*Aim of the task*.
Work out how many lines of the material contain the string "Table". Respond with the number only.

*Task input*.
= = = = = = =

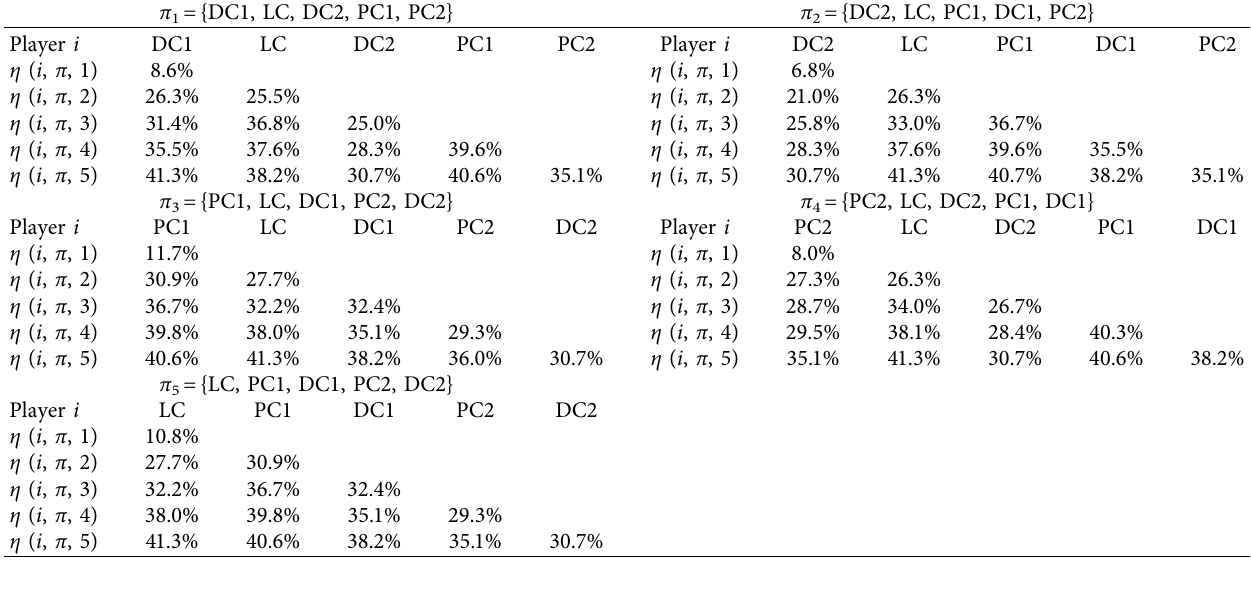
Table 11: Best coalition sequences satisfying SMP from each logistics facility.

= = = = = = =

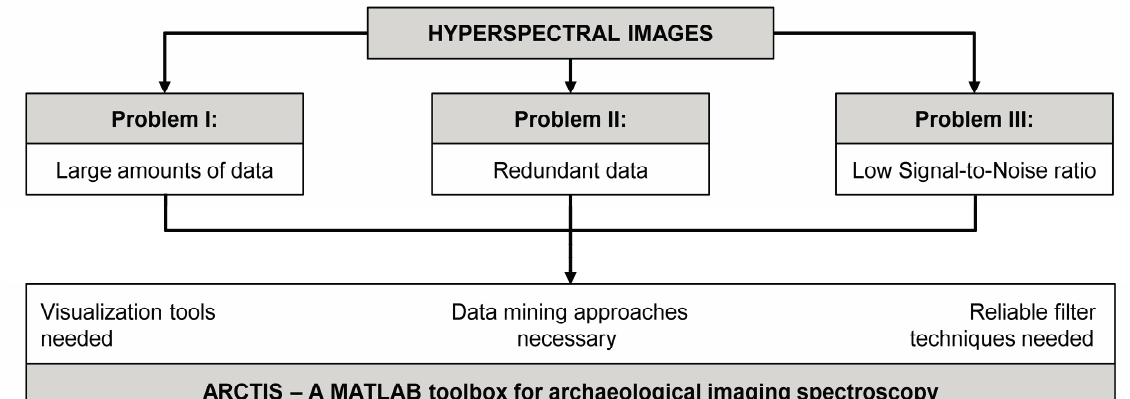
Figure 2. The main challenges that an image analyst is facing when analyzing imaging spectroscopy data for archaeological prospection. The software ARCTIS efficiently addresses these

= = = = = = =

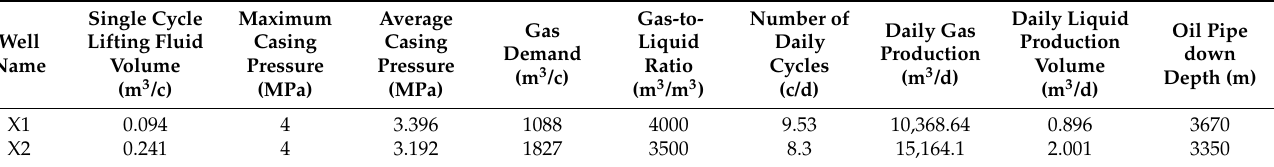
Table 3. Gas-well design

= = = = = = =

*Solved problem*.
2